Application example (combined with emerald sieve)
bitset<N> vis;
void Prime(int n){
vis.set();
vis[0]=vis[1]=0;
for(int i=2;i*i<=n;i++){
if(vis[i]){
for(int j=i+i;j<=n;j+=i) vis[j]=0;
}
}
}
vector
v.front(); v.back();
graph theory
shortest path
dijkstra
/*
1.Title Link: [p4779 [template] single source shortest path (Standard Version)]( https://www.luogu.com.cn/problem/P4779)
a.Note that there is a directed edge
*/
#include <bits/stdc++.h>
#define read(x) scanf("%d", &x)
#define print(a, c) printf("%d%c", a, c)
#define pb push_back
using namespace std;
const int maxn = 2e5 + 10;
const int inf = 2e9;
struct node {
int to, w;
node() {}
node(int _to, int _w) { to = _to, w = _w; }
};
struct pii {
int fi, se;
pii() {}
pii(int _fi, int _se) { fi = _fi, se = _se; }
bool operator<(pii b) const { return fi > b.fi; }
};
priority_queue<pii> q;
int n, m, s;
int u, v, w;
vector<node> g[maxn];
int dis[maxn], vis[maxn];
void dijkstra(int s) {
for (int i = 1; i <= n; i++) dis[i] = inf, vis[i] = 0;
dis[s] = 0;
q.push(pii(0, s));
while (!q.empty()) {
pii now = q.top();
q.pop();
int d = now.fi, i = now.se; //Distance and subscript
if (vis[i])
continue; //It is normal that the previously marked points are still not taken out in the priority queue.
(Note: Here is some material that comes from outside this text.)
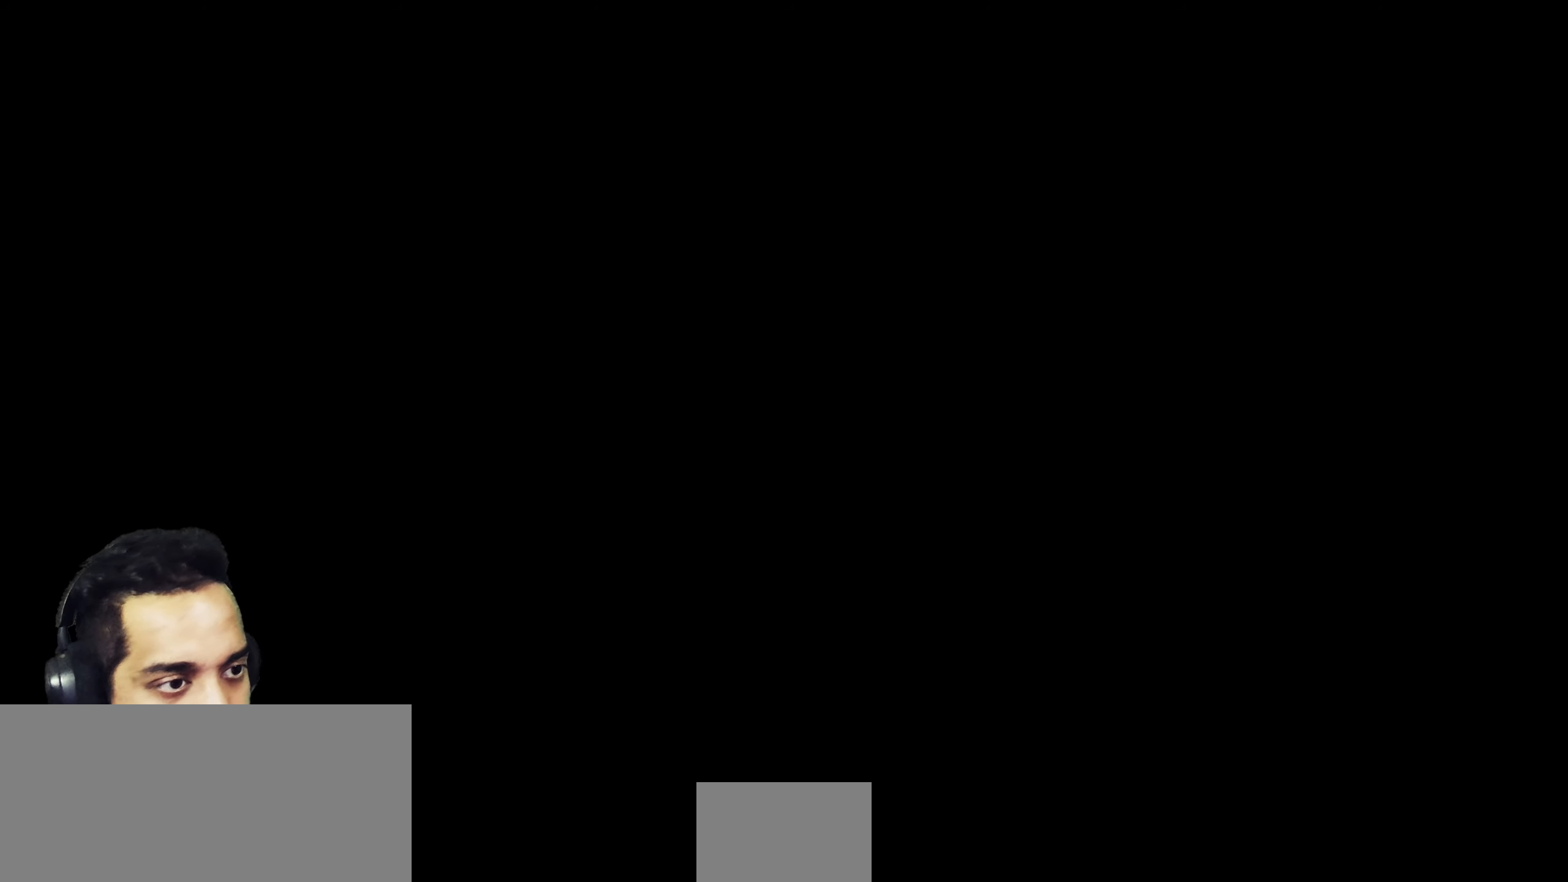
{"buttons": [], "left_stick": "up", "right_stick": "center", "events": []}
They will be taken out at that time
vis[i] = 1;
for (auto j : g[i]) {
if (vis[j.to]) continue;
//Slack operation
if (d + j.w < dis[j.to]) {
dis[j.to] = d + j.w;
q.push(pii(dis[j.to], j.to));
}
}
}
}
signed main() {
read(n), read(m), read(s);
for (int i = 1; i <= m; i++) {
read(u), read(v), read(w);
g[u].pb(node(v, w));
}
dijkstra(s);
for (int i = 1; i <= n; i++) print(dis[i], ' ');
return 0;
}
SPFA (when it is put into the queue, vis[s]=1, and when it is taken out, vis[now]=0, update all that can be updated, and when it is updated, put all that can be put in, that is, x with vis[x]=0)
/*
1.Title Link: (and the previous title)
*/
#include <bits/stdc++.h>
#define read(x) scanf("%d", &x)
#define print(a, c) printf("%d%c", a, c)
#define pb push_back
using namespace std;
const int maxn = 2e5 + 10;
const int inf = 2e9;
struct node {
int to, w;
node() {}
node(int _to, int _w) { to = _to, w = _w; }
};
int n, m, s;
int u, v, w;
vector<node> g[maxn];
int dis[maxn], vis[maxn];
void spfa() {
for (int i = 1; i <= n; i++) dis[i] = inf, vis[i] = 0;
dis[s] = 0;
queue<int> q;
q.push(s), vis[s] = 1;
while (!q.empty()) {
int x = q.front();
q.pop(), vis[x] = 0; //After all, there is generally no self ring
for (auto i : g[x]) {
/* if
* (vis[i.to])continue;No, it doesn't mean that the algorithm can't be optimized in the queue! - it should be placed below!*/
if (dis[x] + i.w < dis[i.to]) {
dis[i.to] = dis[x] + i.w;
if (!vis[i.to]) q.push(i.to), vis[i.to] = 1;
}
}
}
}
signed main() {
read(n), read(m), read(s);
for (int i = 1; i <= m; i++) {
read(u), read(v), read(w);
g[u].pb(node(v, w));
}
spfa();
for (int i = 1; i <= n; i++) print(dis[i], ' ');
return 0;
}
Floyd
for (int k = 1; k <= n; k++)
for (int i = 1; i <= n; i++)
for (int j = 1; j <= n; j++) g[i][j] = min(g[i][j], g[i][k] + g[k][j]);
Shortest path tree (application)
- Concept: a tree formed by the shortest path (just a concept, expansion is not very strong).
Shortest path tree count
- Title Link: Dark Castle LibreOJ - 10064
- Meaning: n ( 1 ≤ n ≤ 1000 ) n(1\le n\le 1000) n(1 ≤ n ≤ 1000) points, m undirected edges, and the length of each edge is l i ( 1 ≤ l ≤ 200 ) l_i(1\le l\le200) li (1 ≤ l ≤ 200), find the number of different shortest path trees (starting from 1) (result pair) 2 31 − 1 2^{31}-1 231 − 1).
- Problem solution: find the number of the previous node of each point (meet the short circuit, i.e. dis[u]+w==dis[v], dis[i] represents the shortest distance from node s to I), and finally multiply and subtract.
- Operation: operate during relaxation operation (the second operation is recommended for spfa, and the first one has more or less problems!) or operate after finding the shortest circuit of all points.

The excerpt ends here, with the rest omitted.